*EXERCISE BRIEF:*
Switch "collectors" to "collected by" throughout the listing below and write out every line again with nothing else changed. Leave the pictures out of your answer.

A run of records:
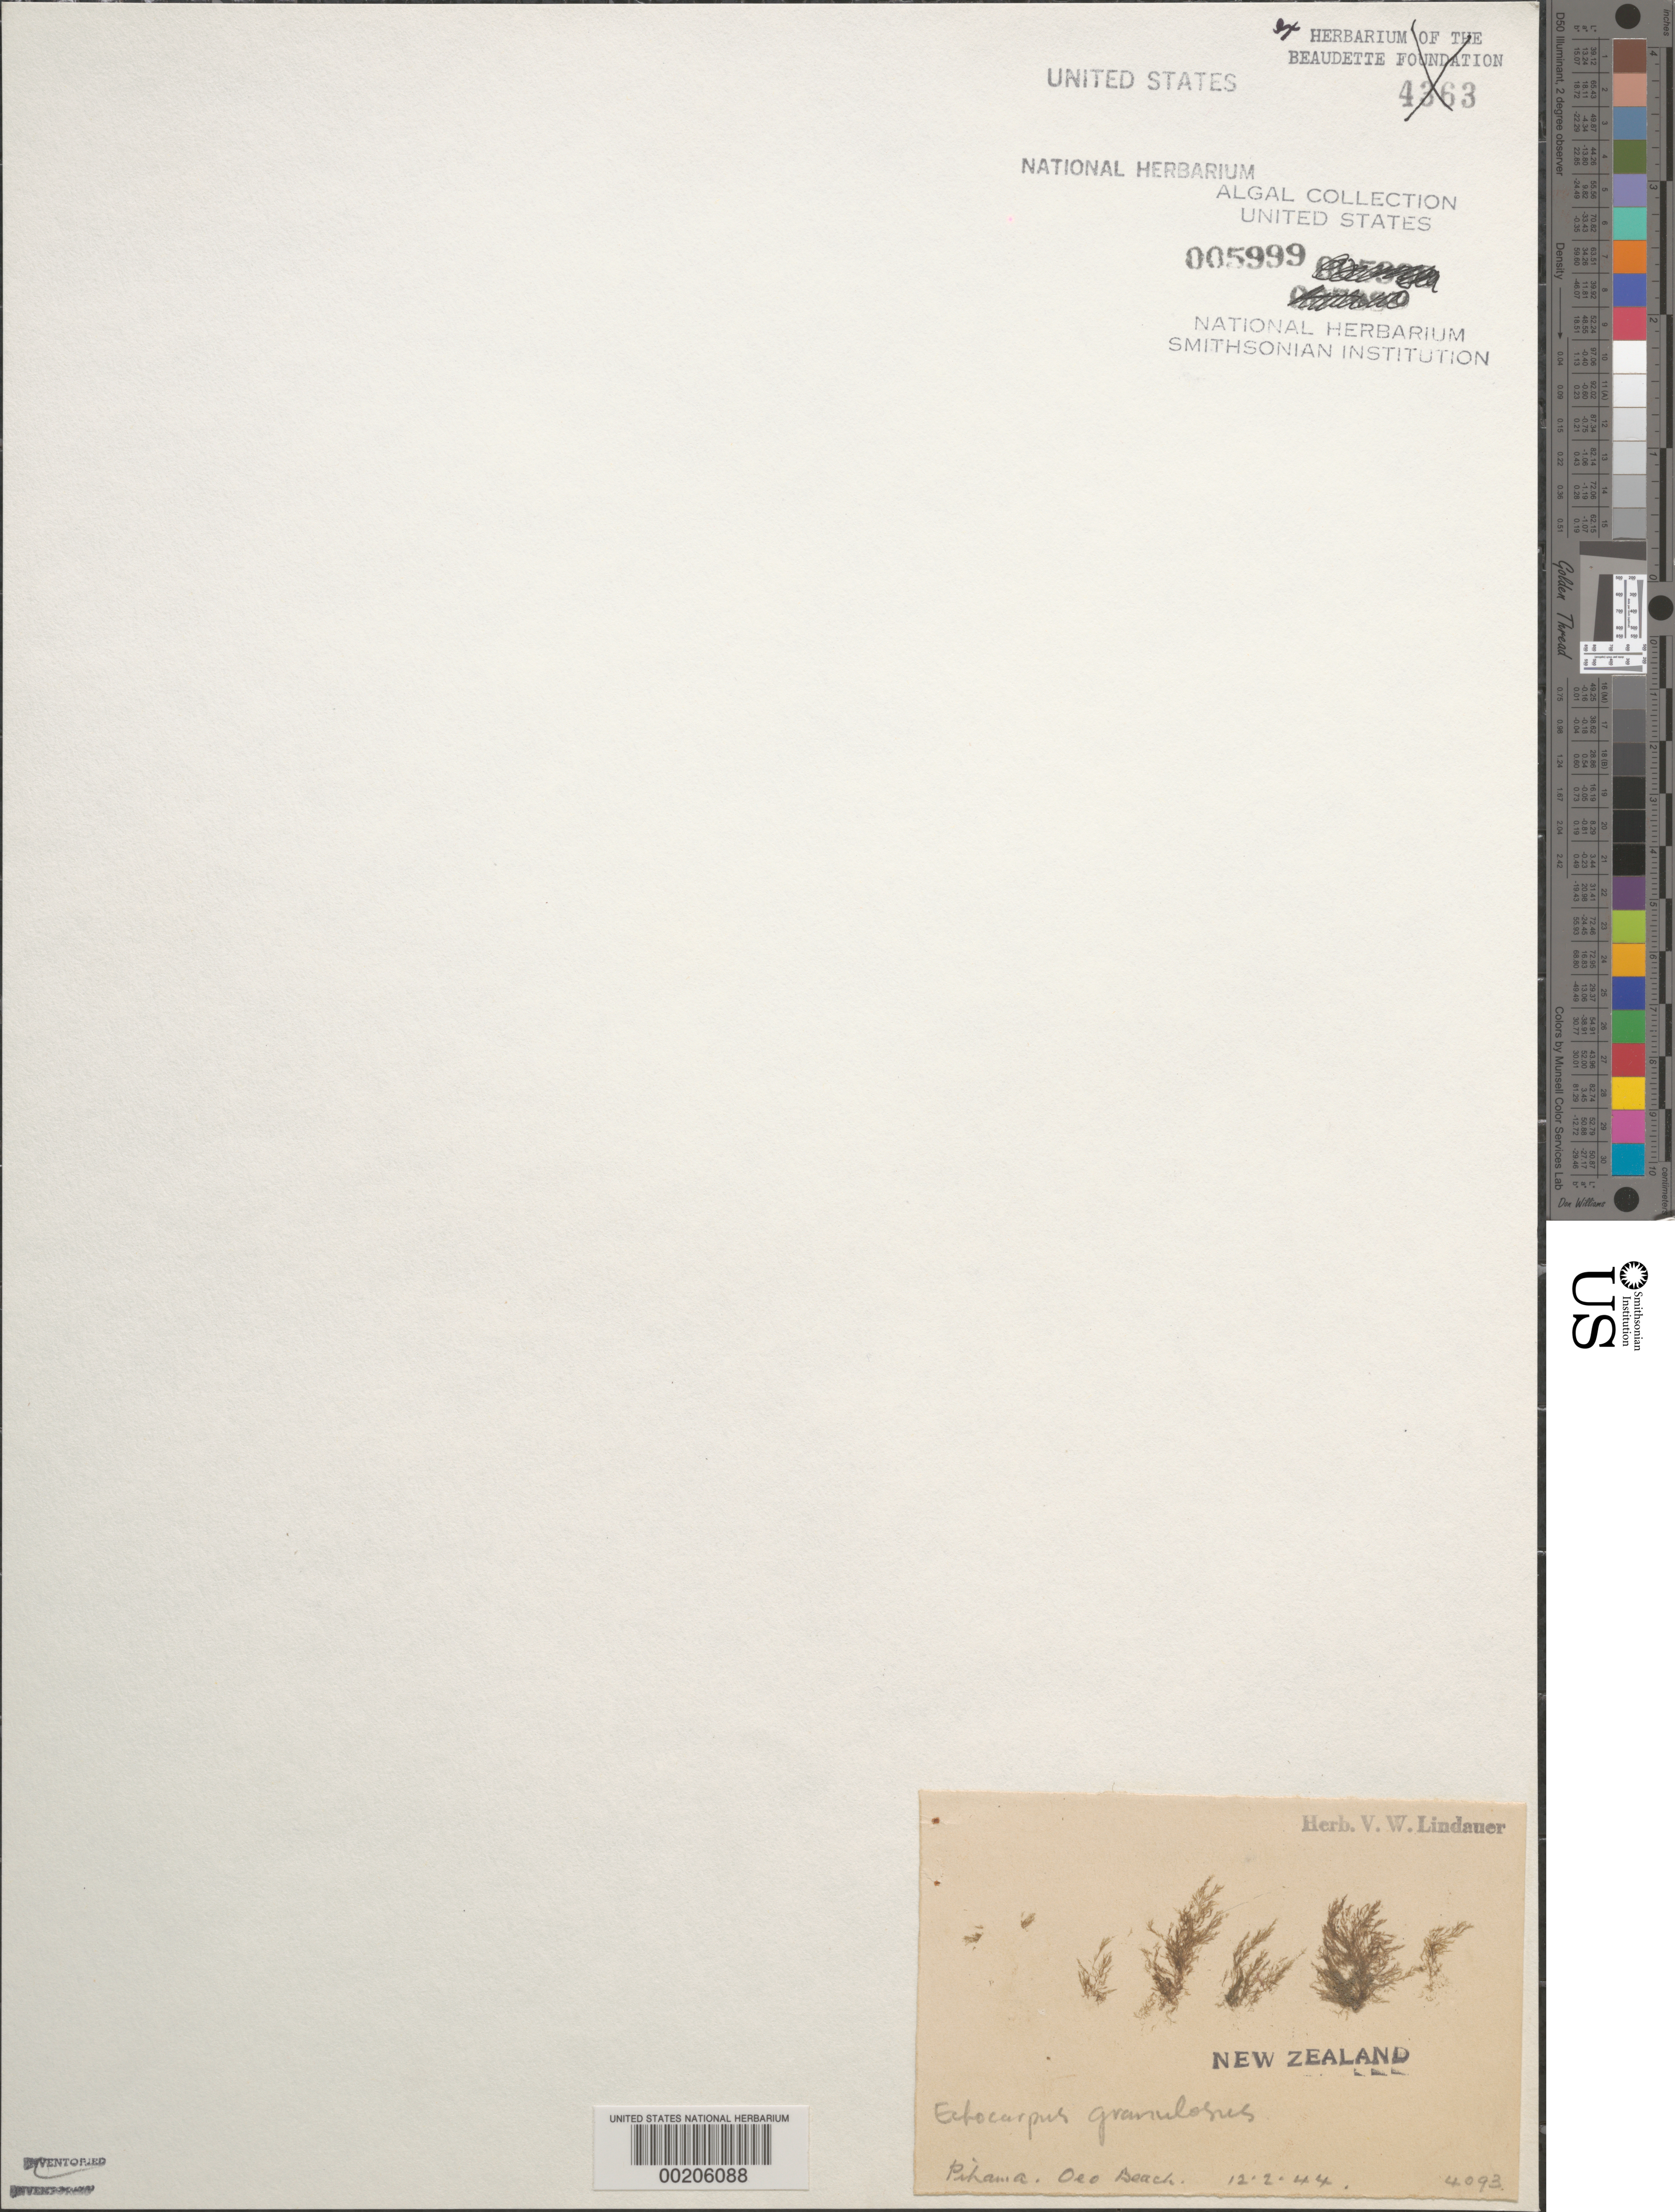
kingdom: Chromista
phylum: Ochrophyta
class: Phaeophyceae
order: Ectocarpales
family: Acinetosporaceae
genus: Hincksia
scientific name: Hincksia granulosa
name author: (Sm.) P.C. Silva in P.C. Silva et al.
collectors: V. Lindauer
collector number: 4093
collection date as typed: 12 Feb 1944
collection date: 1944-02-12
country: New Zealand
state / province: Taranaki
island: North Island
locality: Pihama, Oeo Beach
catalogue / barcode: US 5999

*TASK OUTPUT:*
kingdom: Chromista
phylum: Ochrophyta
class: Phaeophyceae
order: Ectocarpales
family: Acinetosporaceae
genus: Hincksia
scientific name: Hincksia granulosa
name author: (Sm.) P.C. Silva in P.C. Silva et al.
collected by: V. Lindauer
collector number: 4093
collection date as typed: 12 Feb 1944
collection date: 1944-02-12
country: New Zealand
state / province: Taranaki
island: North Island
locality: Pihama, Oeo Beach
catalogue / barcode: US 5999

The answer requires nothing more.